L’ultimo caso di cronaca, la morte di una donna per overdose ritrovata in un vagone abbandonato alla stazione, riporta prepotentemente alla ribalta la necessità di interrogarsi sull’approccio più consono al fenomeno del consumo di droga, quello delle politiche della riduzione del danno. Tale approccio negli ultimi anni ha perso forza e intensità a causa di una visione il più delle volte miope e moralista nell’elaborazione di politiche di contrasto al fenomeno.

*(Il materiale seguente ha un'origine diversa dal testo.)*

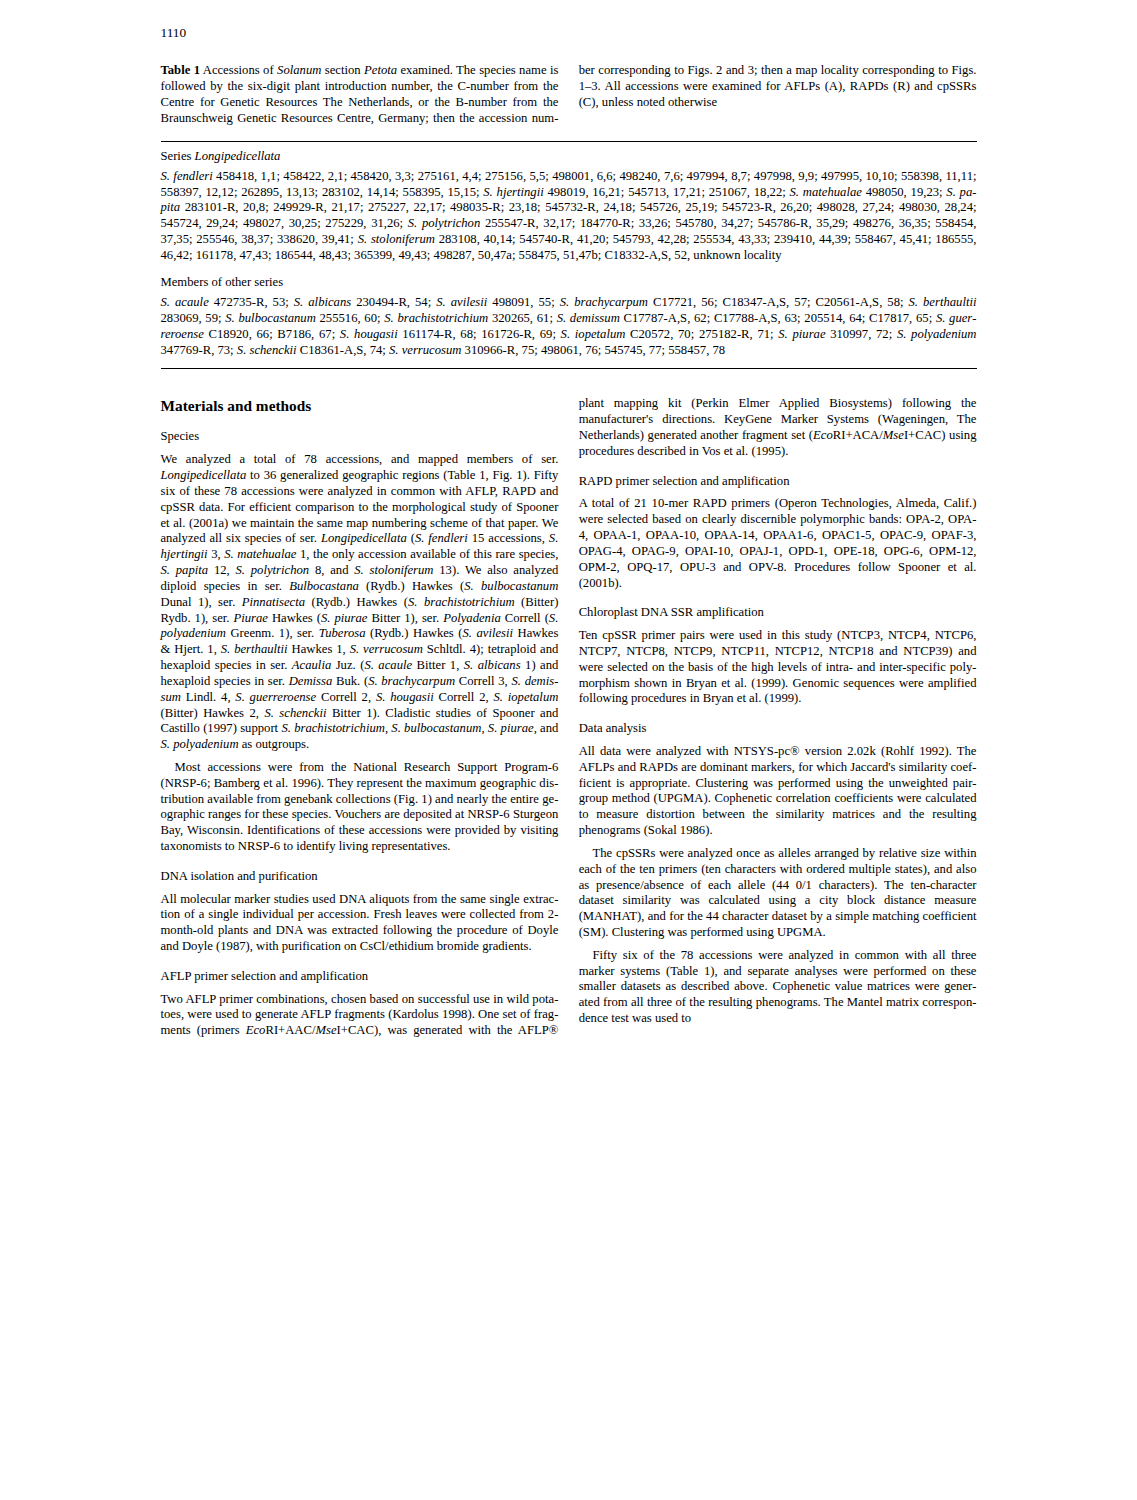1110
Table 1 Accessions of Solanum section Petota examined. The species name is followed by the six-digit plant introduction number, the C-number from the Centre for Genetic Resources The Netherlands, or the B-number from the Braunschweig Genetic Resources Centre, Germany; then the accession number corresponding to Figs. 2 and 3; then a map locality corresponding to Figs. 1–3. All accessions were examined for AFLPs (A), RAPDs (R) and cpSSRs (C), unless noted otherwise
Series Longipedicellata
S. fendleri 458418, 1,1; 458422, 2,1; 458420, 3,3; 275161, 4,4; 275156, 5,5; 498001, 6,6; 498240, 7,6; 497994, 8,7; 497998, 9,9; 497995, 10,10; 558398, 11,11; 558397, 12,12; 262895, 13,13; 283102, 14,14; 558395, 15,15; S. hjertingii 498019, 16,21; 545713, 17,21; 251067, 18,22; S. matehualae 498050, 19,23; S. papita 283101-R, 20,8; 249929-R, 21,17; 275227, 22,17; 498035-R; 23,18; 545732-R, 24,18; 545726, 25,19; 545723-R, 26,20; 498028, 27,24; 498030, 28,24; 545724, 29,24; 498027, 30,25; 275229, 31,26; S. polytrichon 255547-R, 32,17; 184770-R; 33,26; 545780, 34,27; 545786-R, 35,29; 498276, 36,35; 558454, 37,35; 255546, 38,37; 338620, 39,41; S. stoloniferum 283108, 40,14; 545740-R, 41,20; 545793, 42,28; 255534, 43,33; 239410, 44,39; 558467, 45,41; 186555, 46,42; 161178, 47,43; 186544, 48,43; 365399, 49,43; 498287, 50,47a; 558475, 51,47b; C18332-A,S, 52, unknown locality
Members of other series
S. acaule 472735-R, 53; S. albicans 230494-R, 54; S. avilesii 498091, 55; S. brachycarpum C17721, 56; C18347-A,S, 57; C20561-A,S, 58; S. berthaultii 283069, 59; S. bulbocastanum 255516, 60; S. brachistotrichium 320265, 61; S. demissum C17787-A,S, 62; C17788-A,S, 63; 205514, 64; C17817, 65; S. guerreroense C18920, 66; B7186, 67; S. hougasii 161174-R, 68; 161726-R, 69; S. iopetalum C20572, 70; 275182-R, 71; S. piurae 310997, 72; S. polyadenium 347769-R, 73; S. schenckii C18361-A,S, 74; S. verrucosum 310966-R, 75; 498061, 76; 545745, 77; 558457, 78
Materials and methods
Species
We analyzed a total of 78 accessions, and mapped members of ser. Longipedicellata to 36 generalized geographic regions (Table 1, Fig. 1). Fifty six of these 78 accessions were analyzed in common with AFLP, RAPD and cpSSR data. For efficient comparison to the morphological study of Spooner et al. (2001a) we maintain the same map numbering scheme of that paper. We analyzed all six species of ser. Longipedicellata (S. fendleri 15 accessions, S. hjertingii 3, S. matehualae 1, the only accession available of this rare species, S. papita 12, S. polytrichon 8, and S. stoloniferum 13). We also analyzed diploid species in ser. Bulbocastana (Rydb.) Hawkes (S. bulbocastanum Dunal 1), ser. Pinnatisecta (Rydb.) Hawkes (S. brachistotrichium (Bitter) Rydb. 1), ser. Piurae Hawkes (S. piurae Bitter 1), ser. Polyadenia Correll (S. polyadenium Greenm. 1), ser. Tuberosa (Rydb.) Hawkes (S. avilesii Hawkes & Hjert. 1, S. berthaultii Hawkes 1, S. verrucosum Schltdl. 4); tetraploid and hexaploid species in ser. Acaulia Juz. (S. acaule Bitter 1, S. albicans 1) and hexaploid species in ser. Demissa Buk. (S. brachycarpum Correll 3, S. demissum Lindl. 4, S. guerreroense Correll 2, S. hougasii Correll 2, S. iopetalum (Bitter) Hawkes 2, S. schenckii Bitter 1). Cladistic studies of Spooner and Castillo (1997) support S. brachistotrichium, S. bulbocastanum, S. piurae, and S. polyadenium as outgroups.
Most accessions were from the National Research Support Program-6 (NRSP-6; Bamberg et al. 1996). They represent the maximum geographic distribution available from genebank collections (Fig. 1) and nearly the entire geographic ranges for these species. Vouchers are deposited at NRSP-6 Sturgeon Bay, Wisconsin. Identifications of these accessions were provided by visiting taxonomists to NRSP-6 to identify living representatives.
DNA isolation and purification
All molecular marker studies used DNA aliquots from the same single extraction of a single individual per accession. Fresh leaves were collected from 2-month-old plants and DNA was extracted following the procedure of Doyle and Doyle (1987), with purification on CsCl/ethidium bromide gradients.
AFLP primer selection and amplification
Two AFLP primer combinations, chosen based on successful use in wild potatoes, were used to generate AFLP fragments (Kardolus 1998). One set of fragments (primers Eco RI+AAC/Mse I+CAC), was generated with the AFLP® plant mapping kit (Perkin Elmer Applied Biosystems) following the manufacturer's directions. KeyGene Marker Systems (Wageningen, The Netherlands) generated another fragment set (Eco RI+ACA/Mse I+CAC) using procedures described in Vos et al. (1995).
RAPD primer selection and amplification
A total of 21 10-mer RAPD primers (Operon Technologies, Almeda, Calif.) were selected based on clearly discernible polymorphic bands: OPA-2, OPA-4, OPAA-1, OPAA-10, OPAA-14, OPAA1-6, OPAC1-5, OPAC-9, OPAF-3, OPAG-4, OPAG-9, OPAI-10, OPAJ-1, OPD-1, OPE-18, OPG-6, OPM-12, OPM-2, OPQ-17, OPU-3 and OPV-8. Procedures follow Spooner et al. (2001b).
Chloroplast DNA SSR amplification
Ten cpSSR primer pairs were used in this study (NTCP3, NTCP4, NTCP6, NTCP7, NTCP8, NTCP9, NTCP11, NTCP12, NTCP18 and NTCP39) and were selected on the basis of the high levels of intra- and inter-specific polymorphism shown in Bryan et al. (1999). Genomic sequences were amplified following procedures in Bryan et al. (1999).
Data analysis
All data were analyzed with NTSYS-pc® version 2.02k (Rohlf 1992). The AFLPs and RAPDs are dominant markers, for which Jaccard's similarity coefficient is appropriate. Clustering was performed using the unweighted pair-group method (UPGMA). Cophenetic correlation coefficients were calculated to measure distortion between the similarity matrices and the resulting phenograms (Sokal 1986).
The cpSSRs were analyzed once as alleles arranged by relative size within each of the ten primers (ten characters with ordered multiple states), and also as presence/absence of each allele (44 0/1 characters). The ten-character dataset similarity was calculated using a city block distance measure (MANHAT), and for the 44 character dataset by a simple matching coefficient (SM). Clustering was performed using UPGMA.
Fifty six of the 78 accessions were analyzed in common with all three marker systems (Table 1), and separate analyses were performed on these smaller datasets as described above. Cophenetic value matrices were generated from all three of the resulting phenograms. The Mantel matrix correspondence test was used to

Tralasciando ora l’excursus storico che ha visto a partire dal 1993 in Italia, con il referendum abrogativo delle norme punitive del consumo personale, una nuova elaborazione di pensiero e politiche sul territorio sul modello di paesi come l’Olanda e Inghilterra, è forse necessario rimarcare nuovamente quale sia il nucleo caratterizzante di questo approccio, la cui strategia sanitaria e sociale ha lo scopo di diminuire i rischi e i danni correlati all’uso di sostanze stupefacenti.
Sarebbe ormai il caso di prendere atto in modo definitivo del fallimento dei due modelli teorici d’interpretazione del consumo di droghe più in uso: quello morale che dipinge il consumatore come un criminale, moralmente responsabile e quindi da punire, e quello medico che lo percepisce come un malato, una vittima della sostanza da sottoporsi alla “necessaria cura”, deresponsabilizzandolo di fatto.  I due modelli hanno fallito a livello individuale e collettivo e, pur differenziandosi nella definizione di consumatore, puntano allo stesso obiettivo: l’eliminazione del consumo.
Non fanno distinzione tra uso e abuso, non lasciano spazio a modelli di consumo controllato: l’unico orizzonte possibile è l’astinenza, spesso unica precondizione necessaria per avviare il trattamento.
La “riduzione del danno” si propone al contrario come modello pragmatico e umanitario. Non si pone come obiettivo l’eliminazione del consumo, ma la gestione dei danni e dei rischi correlati a esso. Informa, responsabilizza il consumatore, pone in essere azioni (pensiamo alla sostituzione delle siringhe) volte a ridurre i rischi per la salute individuale e collettiva.
E’ un tentativo di andare oltre. Oltre una visione moralista, criminalizzante o deresponsabilizzante del consumo, è una visione “neutra”: prende atto che nell’ambito dell’uso di droghe vi è una galassia di comportamenti infiniti, dalla semplice e saltuaria sperimentazione all’abuso cronico.
La metodologia è graduale, propensa a cogliere diversi obiettivi intermedi: un’informazione corretta sulle sostanze e sui loro effetti, il contenimento di un passaggio a modelli di consumo più problematici. L’astinenza è presente solo come obiettivo finale.
Si tratta, in ultima analisi, come citato in letteratura, di “abbassare la temperatura” del fenomeno dell’uso di sostanze, riportandolo in termini accettabili. Il consumatore non viene stigmatizzato, non viene marginalizzato e stereotipato, si cerca l’apertura di un dialogo, di uno “scambio” anche a livello relazionale, nel quale sia presente anche una dimensione informativa e competente sulle ricadute sociali e di vita del singolo, quali la perdita di reti relazionali significative, di lavoro e di conseguenza della centralità nella propria vita. L’incontro non è più tra freddi professionisti delle dipendenze e soggetti passivi problematici, ma tra essere umani. E forse la forza rivoluzionaria della “riduzione del danno” sta proprio qui, il cuore di queste politiche è proprio questo: umanizzare i contesti, non disumanizzarli attraverso un asettico e sterile tecnicismo. Naturalmente la formazione teorica e di competenze relazionali degli operatori in tal senso ne diviene l’assunto imprescindibile.

Perché oggi scriviamo di questo? Semplice, perché ogni volta che una giovane vita ci lascia, sentiamo il dovere di ricordare che tutto ciò non è inevitabile: si può, si deve provare a cambiare. Questa volta lo dovevamo a una giovane donna ligure di venticinque anni trovata morta dentro una carrozza in disuso sul binario due della stazione di Bologna.